Friston Forest


Game and gallant though old stick Caracciola was in making all to land the mile-and-six-furlong listed race at York on Saturday, it was the runner-up Friston Forest who was the one to take out of the race for me. Dale Gibson on Caracciola set a fairly sedate pace, one to suit himself in front and, in fairness, Ted Durcan on Friston Forest adopted the box seat in second place, just outside the leader. The up-in-grade Buddhist Monk mounted a challenge of sorts early in the home straight but, fully from three furlongs out it had developed into a match between the pair who had dominated from early. All the while it looked as if Friston Forest was going to get past Caracciola, but the Nicky Henderson horse continued to stick his 12-year-old neck out and find more. The Godolphin horse may have gone a head up about a furlong and a half out, but the old stager, with the rail to help him, battled back and surged ahead inside the final 50 yards to just get home, ears pricked.

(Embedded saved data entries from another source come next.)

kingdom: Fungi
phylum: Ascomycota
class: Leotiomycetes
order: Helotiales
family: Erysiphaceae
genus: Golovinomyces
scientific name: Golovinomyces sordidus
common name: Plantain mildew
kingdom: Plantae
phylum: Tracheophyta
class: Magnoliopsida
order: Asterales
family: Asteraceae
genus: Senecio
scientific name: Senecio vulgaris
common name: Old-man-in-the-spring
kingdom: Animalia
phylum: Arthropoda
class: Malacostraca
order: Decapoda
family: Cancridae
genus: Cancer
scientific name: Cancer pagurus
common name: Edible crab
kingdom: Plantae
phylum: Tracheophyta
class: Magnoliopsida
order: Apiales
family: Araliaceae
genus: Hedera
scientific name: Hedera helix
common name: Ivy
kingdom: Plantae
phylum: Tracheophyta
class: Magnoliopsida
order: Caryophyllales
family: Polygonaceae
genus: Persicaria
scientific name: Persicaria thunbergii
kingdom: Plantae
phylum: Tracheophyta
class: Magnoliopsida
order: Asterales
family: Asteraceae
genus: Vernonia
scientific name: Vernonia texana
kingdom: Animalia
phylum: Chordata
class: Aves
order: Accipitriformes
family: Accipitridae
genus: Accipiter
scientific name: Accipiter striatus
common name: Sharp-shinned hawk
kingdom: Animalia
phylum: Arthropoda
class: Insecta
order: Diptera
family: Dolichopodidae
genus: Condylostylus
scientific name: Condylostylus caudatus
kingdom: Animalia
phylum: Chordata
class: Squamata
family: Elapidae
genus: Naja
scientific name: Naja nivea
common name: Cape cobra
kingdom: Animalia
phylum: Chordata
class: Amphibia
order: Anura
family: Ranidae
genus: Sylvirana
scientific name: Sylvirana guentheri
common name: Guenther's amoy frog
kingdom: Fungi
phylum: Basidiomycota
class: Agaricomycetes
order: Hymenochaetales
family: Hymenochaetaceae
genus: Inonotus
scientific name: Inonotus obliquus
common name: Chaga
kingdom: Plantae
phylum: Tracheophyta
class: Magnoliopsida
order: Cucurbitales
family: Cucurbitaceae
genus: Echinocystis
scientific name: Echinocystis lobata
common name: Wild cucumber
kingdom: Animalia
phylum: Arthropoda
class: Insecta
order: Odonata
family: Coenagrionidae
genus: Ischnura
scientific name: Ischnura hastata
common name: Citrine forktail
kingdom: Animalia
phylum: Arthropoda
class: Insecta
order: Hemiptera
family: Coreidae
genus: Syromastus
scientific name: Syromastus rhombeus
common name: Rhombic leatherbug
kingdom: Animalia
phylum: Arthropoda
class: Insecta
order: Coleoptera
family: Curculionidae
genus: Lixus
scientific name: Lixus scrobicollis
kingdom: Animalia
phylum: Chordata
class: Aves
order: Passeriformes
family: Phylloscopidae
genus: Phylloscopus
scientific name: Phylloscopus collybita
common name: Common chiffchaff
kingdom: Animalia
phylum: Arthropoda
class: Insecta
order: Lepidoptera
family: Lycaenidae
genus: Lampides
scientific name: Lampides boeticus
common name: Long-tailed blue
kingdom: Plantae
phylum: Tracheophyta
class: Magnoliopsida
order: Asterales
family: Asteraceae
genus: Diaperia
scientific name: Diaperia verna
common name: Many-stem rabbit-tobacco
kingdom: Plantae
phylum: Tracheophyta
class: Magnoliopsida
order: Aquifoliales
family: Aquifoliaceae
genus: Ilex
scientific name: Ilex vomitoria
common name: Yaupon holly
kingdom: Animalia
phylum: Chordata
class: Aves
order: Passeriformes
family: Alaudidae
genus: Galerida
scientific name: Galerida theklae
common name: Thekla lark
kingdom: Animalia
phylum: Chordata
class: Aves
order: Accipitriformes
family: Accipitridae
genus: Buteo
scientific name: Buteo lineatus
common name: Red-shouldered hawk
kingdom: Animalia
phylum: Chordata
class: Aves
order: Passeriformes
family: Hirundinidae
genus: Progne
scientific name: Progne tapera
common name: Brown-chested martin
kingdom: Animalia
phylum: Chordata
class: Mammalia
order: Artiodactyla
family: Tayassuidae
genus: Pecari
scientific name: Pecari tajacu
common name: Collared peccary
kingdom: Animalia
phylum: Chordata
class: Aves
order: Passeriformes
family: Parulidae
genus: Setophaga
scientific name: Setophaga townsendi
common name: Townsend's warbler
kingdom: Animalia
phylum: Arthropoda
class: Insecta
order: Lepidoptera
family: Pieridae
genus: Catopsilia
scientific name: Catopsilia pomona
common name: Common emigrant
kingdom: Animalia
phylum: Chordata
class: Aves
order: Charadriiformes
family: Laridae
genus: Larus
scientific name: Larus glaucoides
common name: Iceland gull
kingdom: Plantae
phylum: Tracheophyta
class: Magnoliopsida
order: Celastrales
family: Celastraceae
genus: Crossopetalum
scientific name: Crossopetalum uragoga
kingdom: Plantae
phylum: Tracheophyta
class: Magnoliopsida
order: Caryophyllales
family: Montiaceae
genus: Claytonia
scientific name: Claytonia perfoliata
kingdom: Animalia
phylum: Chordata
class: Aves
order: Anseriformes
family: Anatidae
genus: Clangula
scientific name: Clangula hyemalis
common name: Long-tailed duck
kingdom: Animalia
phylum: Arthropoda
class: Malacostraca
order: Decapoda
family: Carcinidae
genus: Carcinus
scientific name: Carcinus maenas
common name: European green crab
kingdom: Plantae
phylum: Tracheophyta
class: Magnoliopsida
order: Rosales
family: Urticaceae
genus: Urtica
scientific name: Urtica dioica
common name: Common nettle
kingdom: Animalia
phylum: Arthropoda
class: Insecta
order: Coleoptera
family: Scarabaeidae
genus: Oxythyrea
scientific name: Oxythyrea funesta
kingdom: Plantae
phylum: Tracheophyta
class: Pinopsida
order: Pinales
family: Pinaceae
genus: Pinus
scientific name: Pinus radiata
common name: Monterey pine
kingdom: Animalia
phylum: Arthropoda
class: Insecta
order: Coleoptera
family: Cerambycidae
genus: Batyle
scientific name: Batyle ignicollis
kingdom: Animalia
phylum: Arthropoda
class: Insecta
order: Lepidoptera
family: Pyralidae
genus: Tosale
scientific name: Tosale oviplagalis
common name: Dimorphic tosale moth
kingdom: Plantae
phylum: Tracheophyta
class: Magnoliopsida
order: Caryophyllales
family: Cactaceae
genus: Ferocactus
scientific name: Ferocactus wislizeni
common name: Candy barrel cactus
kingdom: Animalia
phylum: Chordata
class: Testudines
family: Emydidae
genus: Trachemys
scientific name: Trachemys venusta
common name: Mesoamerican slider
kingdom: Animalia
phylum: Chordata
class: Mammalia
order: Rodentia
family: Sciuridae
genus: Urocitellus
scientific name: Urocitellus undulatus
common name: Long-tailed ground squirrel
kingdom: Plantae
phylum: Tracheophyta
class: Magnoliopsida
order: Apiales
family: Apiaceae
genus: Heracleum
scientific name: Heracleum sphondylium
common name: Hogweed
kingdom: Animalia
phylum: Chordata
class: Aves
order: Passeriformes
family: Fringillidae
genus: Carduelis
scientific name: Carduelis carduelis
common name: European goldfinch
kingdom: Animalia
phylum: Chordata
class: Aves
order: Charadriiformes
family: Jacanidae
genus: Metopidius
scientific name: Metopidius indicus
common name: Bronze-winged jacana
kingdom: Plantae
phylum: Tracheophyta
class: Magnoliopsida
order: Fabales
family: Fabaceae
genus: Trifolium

The general feeling before the race was that Friston Forest would come on a little bit for the run. A decent middle distance horse for Andre Fabre in 2007, he contested stayers' races last season, finishing third in a listed race at Maisons-Laffitte in June and rounding off the year by winning another listed race over two miles on soft ground at Chantilly in October. Transferred to Godolphin, he raced just once in the desert in the spring, when he put in a noteworthy performance, battling on really well to get the better of his better-fancied stable companion, Veracity, Dettori's choice, in a mile-and-three-quarter handicap in February. His run at York on Saturday was his first run since and, if he comes on by as much as he should, based on pre-race paddock reports, he could make up into a really decent stayer this term. He is by Barathea, which wouldn't immediately scream stamina, but his dam's sire is Bustino, and she stayed a mile and a half well. Although he is entered in the Ascot Gold Cup, Veracity looks like the Godolphin number one for that race at present, and it is impossible to know how Friston Forest would fare over that extreme distance anyway. The Irish Field St Leger, over a mile and six, might be a more reasonable target at this stage.